*YOUR INSTRUCTIONS*
Only some lines are wanted. Transcribe, exactly, the lines below from the line with "26: (222, 388)" up to and including the line with "39: (247, 393)".

*PROVIDED RECORDS*
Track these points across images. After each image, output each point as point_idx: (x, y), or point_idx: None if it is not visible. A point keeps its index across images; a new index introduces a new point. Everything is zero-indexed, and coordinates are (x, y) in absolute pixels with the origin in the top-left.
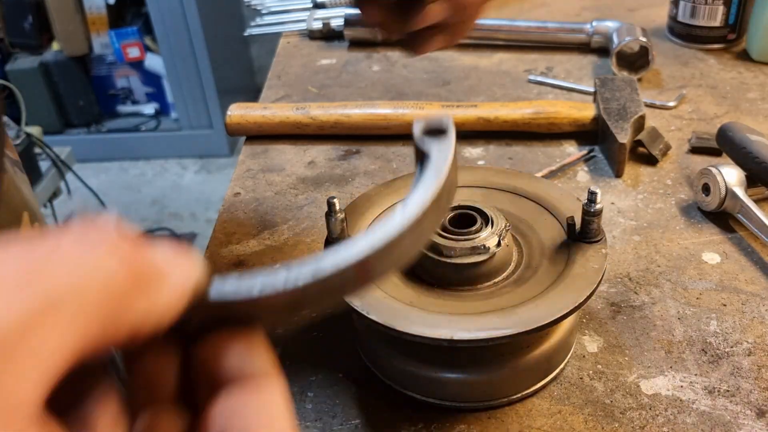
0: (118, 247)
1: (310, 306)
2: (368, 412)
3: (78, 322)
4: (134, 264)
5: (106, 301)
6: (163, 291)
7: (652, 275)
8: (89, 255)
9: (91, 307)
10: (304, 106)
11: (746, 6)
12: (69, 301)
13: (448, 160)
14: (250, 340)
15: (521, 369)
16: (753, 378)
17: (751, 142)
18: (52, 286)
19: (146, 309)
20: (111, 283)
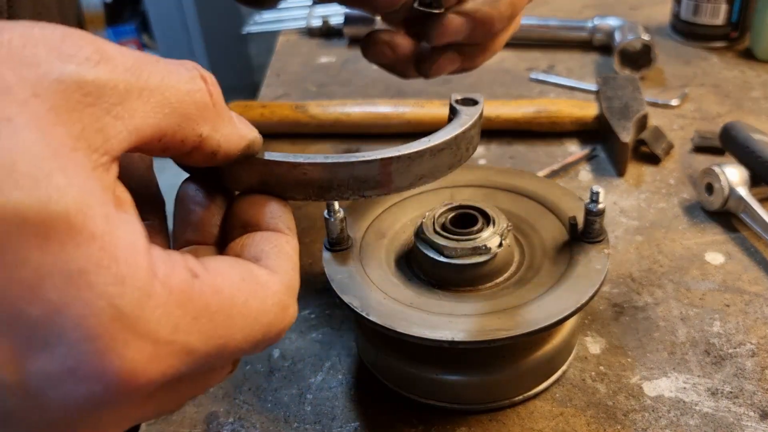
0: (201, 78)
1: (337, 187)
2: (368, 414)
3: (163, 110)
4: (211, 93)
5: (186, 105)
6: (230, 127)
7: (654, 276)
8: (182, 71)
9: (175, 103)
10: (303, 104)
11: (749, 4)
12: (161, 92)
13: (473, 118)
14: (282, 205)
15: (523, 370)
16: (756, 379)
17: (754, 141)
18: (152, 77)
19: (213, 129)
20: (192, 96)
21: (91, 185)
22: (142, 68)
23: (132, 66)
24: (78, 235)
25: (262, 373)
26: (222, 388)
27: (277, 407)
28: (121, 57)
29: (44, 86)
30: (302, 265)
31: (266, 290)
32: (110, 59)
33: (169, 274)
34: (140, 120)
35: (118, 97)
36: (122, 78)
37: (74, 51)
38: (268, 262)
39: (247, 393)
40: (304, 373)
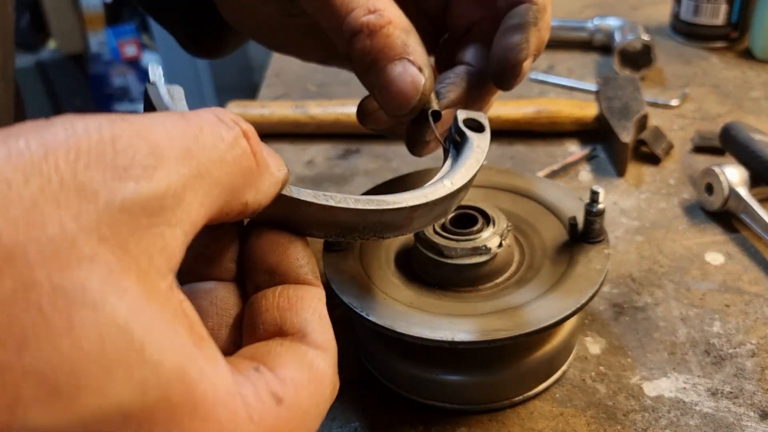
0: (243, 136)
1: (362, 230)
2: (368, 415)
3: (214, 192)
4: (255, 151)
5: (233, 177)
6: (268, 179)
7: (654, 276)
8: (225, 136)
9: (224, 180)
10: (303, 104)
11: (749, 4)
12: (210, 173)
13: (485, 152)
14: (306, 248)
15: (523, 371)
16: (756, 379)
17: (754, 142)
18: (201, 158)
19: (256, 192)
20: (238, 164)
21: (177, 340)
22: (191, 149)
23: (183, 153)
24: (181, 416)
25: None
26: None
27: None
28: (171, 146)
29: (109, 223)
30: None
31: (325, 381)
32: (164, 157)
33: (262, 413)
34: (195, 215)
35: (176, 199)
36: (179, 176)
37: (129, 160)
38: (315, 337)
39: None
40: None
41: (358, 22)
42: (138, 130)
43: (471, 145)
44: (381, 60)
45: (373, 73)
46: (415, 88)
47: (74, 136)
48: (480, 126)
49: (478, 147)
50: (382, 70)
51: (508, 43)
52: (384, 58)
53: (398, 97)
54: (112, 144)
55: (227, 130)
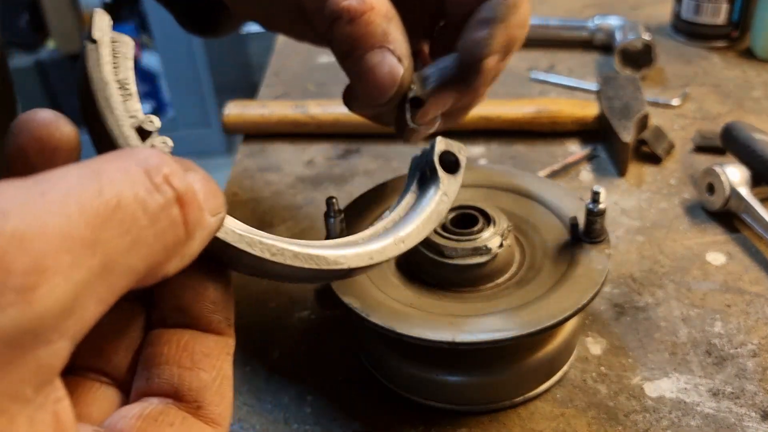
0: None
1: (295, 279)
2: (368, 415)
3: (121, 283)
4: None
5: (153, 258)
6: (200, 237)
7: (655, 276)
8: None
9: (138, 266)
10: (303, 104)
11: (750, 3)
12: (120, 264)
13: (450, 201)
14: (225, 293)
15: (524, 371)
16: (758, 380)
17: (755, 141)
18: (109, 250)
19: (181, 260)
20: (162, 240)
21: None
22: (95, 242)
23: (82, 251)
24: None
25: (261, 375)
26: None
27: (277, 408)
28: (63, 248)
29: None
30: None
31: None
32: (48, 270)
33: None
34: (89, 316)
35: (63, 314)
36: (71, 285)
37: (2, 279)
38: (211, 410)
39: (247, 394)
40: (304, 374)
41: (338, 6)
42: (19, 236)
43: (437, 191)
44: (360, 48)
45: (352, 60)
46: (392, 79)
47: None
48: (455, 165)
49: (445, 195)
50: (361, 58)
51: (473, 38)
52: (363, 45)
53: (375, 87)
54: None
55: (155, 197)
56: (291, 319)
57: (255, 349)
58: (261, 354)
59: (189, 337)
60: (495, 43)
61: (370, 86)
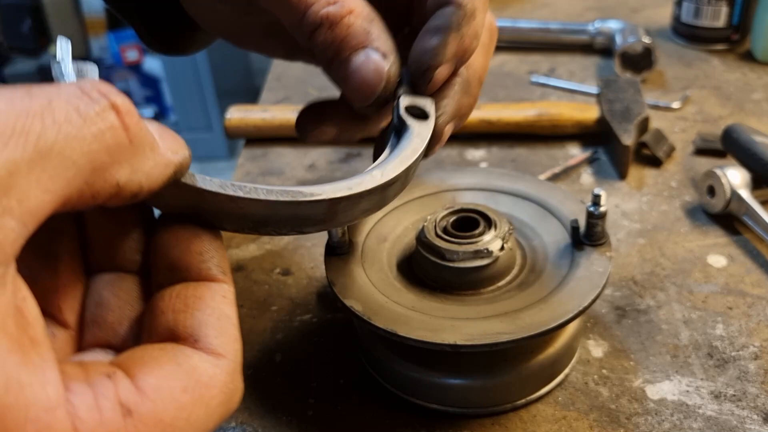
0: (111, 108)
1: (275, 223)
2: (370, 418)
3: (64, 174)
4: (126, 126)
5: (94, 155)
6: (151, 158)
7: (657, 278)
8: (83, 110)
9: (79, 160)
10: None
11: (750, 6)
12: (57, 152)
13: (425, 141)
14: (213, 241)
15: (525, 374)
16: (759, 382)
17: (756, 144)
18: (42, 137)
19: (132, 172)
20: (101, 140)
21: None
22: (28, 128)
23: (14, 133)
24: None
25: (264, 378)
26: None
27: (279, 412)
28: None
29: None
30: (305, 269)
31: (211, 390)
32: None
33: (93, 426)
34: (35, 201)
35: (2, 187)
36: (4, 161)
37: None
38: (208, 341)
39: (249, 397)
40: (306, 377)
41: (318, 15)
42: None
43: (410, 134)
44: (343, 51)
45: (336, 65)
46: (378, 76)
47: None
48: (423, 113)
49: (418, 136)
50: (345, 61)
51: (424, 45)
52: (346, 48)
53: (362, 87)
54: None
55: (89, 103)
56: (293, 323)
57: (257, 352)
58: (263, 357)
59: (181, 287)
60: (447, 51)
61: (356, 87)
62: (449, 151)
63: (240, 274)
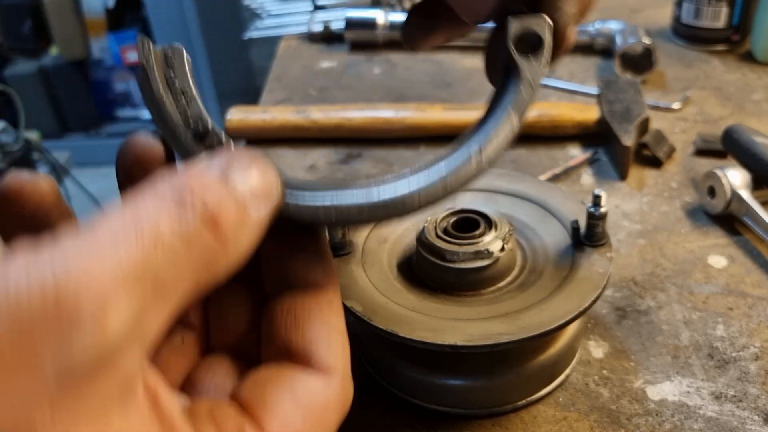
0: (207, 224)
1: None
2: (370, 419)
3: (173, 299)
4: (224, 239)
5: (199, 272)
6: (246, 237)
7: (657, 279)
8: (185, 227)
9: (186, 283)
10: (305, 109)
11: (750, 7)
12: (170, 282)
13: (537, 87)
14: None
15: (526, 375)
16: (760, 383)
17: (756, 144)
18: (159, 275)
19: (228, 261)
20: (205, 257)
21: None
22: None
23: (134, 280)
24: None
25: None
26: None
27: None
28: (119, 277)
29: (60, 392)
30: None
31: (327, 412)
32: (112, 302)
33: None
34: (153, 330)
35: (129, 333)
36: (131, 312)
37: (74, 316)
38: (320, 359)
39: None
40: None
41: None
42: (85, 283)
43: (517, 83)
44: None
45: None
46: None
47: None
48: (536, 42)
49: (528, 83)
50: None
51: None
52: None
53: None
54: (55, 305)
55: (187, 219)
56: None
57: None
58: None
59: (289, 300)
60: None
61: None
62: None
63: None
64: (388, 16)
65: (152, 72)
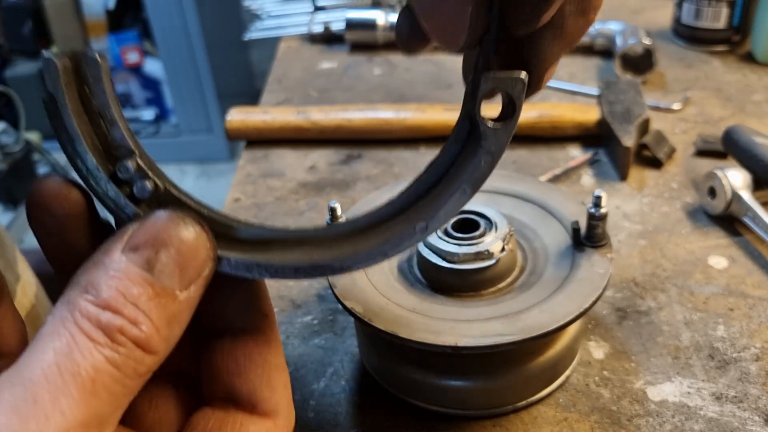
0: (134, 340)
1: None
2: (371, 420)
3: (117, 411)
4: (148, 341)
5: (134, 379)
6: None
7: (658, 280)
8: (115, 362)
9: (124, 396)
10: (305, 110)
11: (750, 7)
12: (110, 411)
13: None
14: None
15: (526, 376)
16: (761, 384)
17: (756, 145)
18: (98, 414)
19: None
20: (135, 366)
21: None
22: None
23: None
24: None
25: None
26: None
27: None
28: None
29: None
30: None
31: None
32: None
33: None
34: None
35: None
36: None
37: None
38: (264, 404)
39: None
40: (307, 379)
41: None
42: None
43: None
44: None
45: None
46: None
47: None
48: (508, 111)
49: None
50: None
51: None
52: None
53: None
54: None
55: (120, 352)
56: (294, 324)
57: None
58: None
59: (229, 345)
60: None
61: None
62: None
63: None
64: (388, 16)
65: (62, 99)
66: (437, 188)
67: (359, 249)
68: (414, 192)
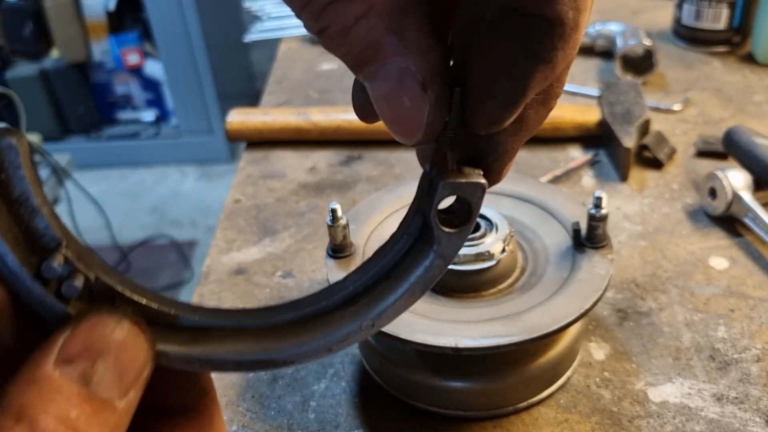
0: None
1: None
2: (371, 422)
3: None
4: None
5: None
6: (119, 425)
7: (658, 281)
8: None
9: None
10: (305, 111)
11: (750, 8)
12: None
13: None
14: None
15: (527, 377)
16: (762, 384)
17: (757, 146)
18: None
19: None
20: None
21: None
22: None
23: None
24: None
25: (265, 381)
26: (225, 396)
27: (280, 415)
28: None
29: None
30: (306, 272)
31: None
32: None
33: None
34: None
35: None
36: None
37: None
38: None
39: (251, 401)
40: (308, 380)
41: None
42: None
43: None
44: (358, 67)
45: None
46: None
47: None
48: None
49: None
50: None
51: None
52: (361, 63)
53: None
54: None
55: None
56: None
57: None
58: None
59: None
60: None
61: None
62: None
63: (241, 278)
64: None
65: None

*EXERCISE SOLUTION*
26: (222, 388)
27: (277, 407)
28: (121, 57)
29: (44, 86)
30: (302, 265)
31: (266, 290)
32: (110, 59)
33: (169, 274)
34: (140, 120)
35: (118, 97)
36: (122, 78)
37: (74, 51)
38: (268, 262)
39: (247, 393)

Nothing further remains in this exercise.